Revered by leading scientists and the ordinary public alike for his intellectual powers and sharp wit, and loved by children across the world for his gently avuncular air and unruly mop of white hair, Einstein was also a keen ladies' man.

"He was a passionate and very complex man, fascinatingly full of contradictions," said Hanoch Gutfreund, Einstein specialist at the Hebrew University of Jerusalem which helped mount the show at the Jewish Museum in London's Camden Town.

"He loved both of his wives but he went actively seeking the affairs, and women also sought him out," he told Reuters at a preview of the exhibition on Wednesday.

And while he cherished the mountains of letters he got from children during his years at Princeton University in the United States where he fled in 1933 aged 54, he had little contact with his own three children by his first wife Mileva Maric.

There is no evidence he ever saw his daughter Lieserl who was born in Hungary in 1902 before the couple married and while Einstein was working as a technical expert at the Swiss Patent Office in Bern.

Indeed her existence was not even known until relatively recently -- discovered in love letters from Einstein to Maric before they married in 1903 -- and all trace of her disappears after that year.

His marriage to Maric -- an intellectual foil for Einstein -- was against the wishes of his domineering mother as she was Serbian and not Jewish.

The marriage produced two sons -- Hans Albert, born in 1904, and Eduard, born in 1910. But as the marriage crumbled, she took the boys away with her.
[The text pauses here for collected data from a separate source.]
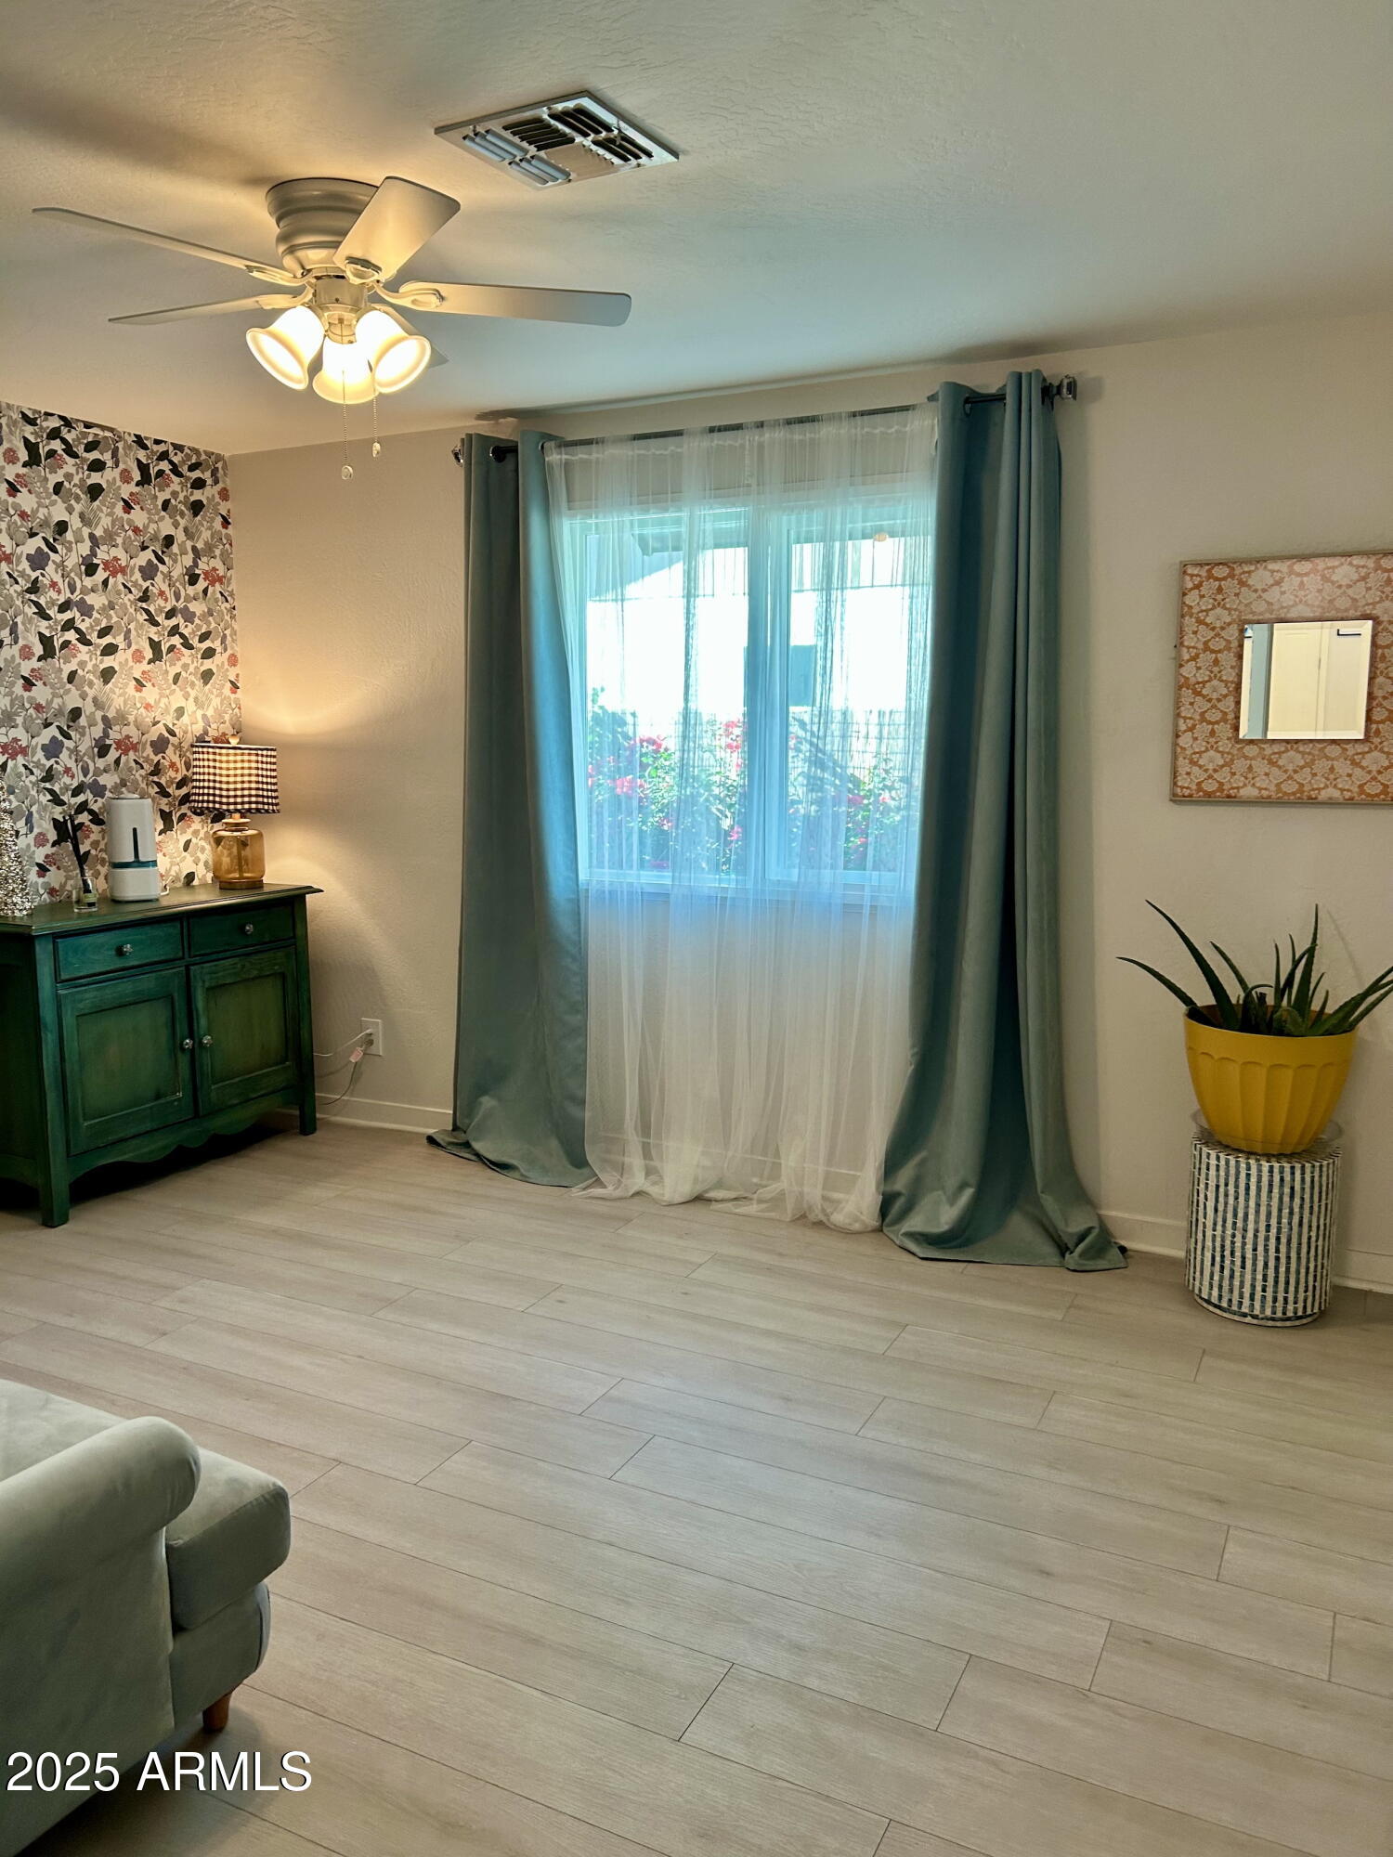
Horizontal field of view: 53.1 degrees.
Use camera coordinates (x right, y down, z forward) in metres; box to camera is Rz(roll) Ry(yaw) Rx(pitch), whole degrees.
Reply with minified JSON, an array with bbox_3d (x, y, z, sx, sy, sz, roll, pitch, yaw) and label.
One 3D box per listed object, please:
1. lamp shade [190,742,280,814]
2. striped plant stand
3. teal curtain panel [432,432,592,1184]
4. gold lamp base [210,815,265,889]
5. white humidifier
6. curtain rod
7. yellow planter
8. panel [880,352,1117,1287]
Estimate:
[{"bbox_3d":[-1.637,-0.531,4.951,0.300,0.235,0.300,4,9,26],"label":"lamp shade"},{"bbox_3d":[1.432,0.746,3.537,0.343,0.426,0.343,4,9,26],"label":"striped plant stand"},{"bbox_3d":[-0.630,-0.384,4.524,0.700,2.370,0.220,4,9,26],"label":"teal curtain panel"},{"bbox_3d":[-1.639,-0.273,4.986,0.185,0.260,0.185,4,9,26],"label":"gold lamp base"},{"bbox_3d":[-1.856,-0.260,4.607,0.155,0.333,0.160,-4,9,-31],"label":"white humidifier"},{"bbox_3d":[0.102,-1.463,4.058,1.980,0.066,0.090,4,9,26],"label":"curtain rod"},{"bbox_3d":[1.423,0.382,3.477,0.400,0.312,0.400,4,9,26],"label":"yellow planter"},{"bbox_3d":[0.846,-0.276,3.783,0.670,2.375,0.240,4,9,26],"label":"panel"}]

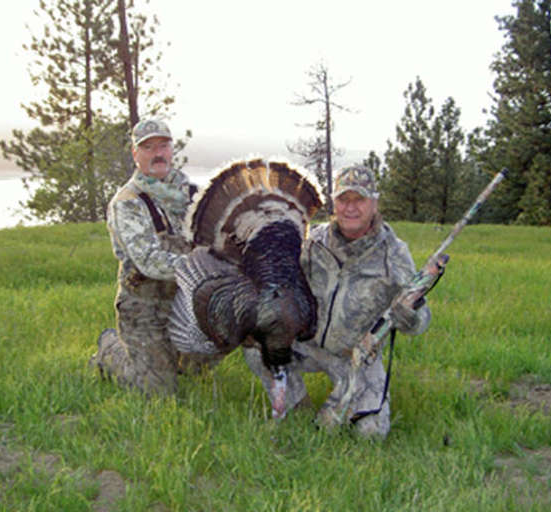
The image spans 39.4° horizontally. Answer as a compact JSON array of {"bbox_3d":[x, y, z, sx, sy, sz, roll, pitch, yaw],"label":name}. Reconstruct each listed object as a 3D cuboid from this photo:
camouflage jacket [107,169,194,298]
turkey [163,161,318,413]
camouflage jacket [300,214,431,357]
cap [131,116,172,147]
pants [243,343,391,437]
[{"bbox_3d":[-0.502,-0.100,3.420,0.480,0.570,0.400,-5,8,-36],"label":"camouflage jacket"},{"bbox_3d":[-0.123,0.113,3.060,0.580,0.970,0.500,-1,7,-8],"label":"turkey"},{"bbox_3d":[0.352,0.117,3.150,0.540,0.570,0.400,2,7,15],"label":"camouflage jacket"},{"bbox_3d":[-0.540,-0.542,3.380,0.175,0.130,0.250,-3,7,-24],"label":"cap"},{"bbox_3d":[0.179,0.484,3.200,0.550,0.440,0.580,2,7,18],"label":"pants"}]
"It was a very passionate love affair at the outset. But it soured quite quickly and their divorce was very bitter," Gutfreund said.

Well before the marriage ended, Einstein had several affairs and had begun a relationship with his cousin Elsa who he promptly married after divorcing Maric in 1919 -- the year his theory of relativity was proved and he shot to stardom.

Although Elsa was no match for Einstein intellectually she did provide him with a comfortable home and there is no doubt that he loved her, Gutfreund said.

But that didn't stop him carrying on a series of discreet affairs before she died in 1936.

Maric died in 1948, while Eduard -- a schizophrenic -- died in a sanatorium in 1965 and Hans Albert died in 1973.

Einstein died aged 76 at Princeton in April 1955, a cultural icon to the world but still an enigma of towering intellect with a turbulent personal life who had spent much of his time in solitude.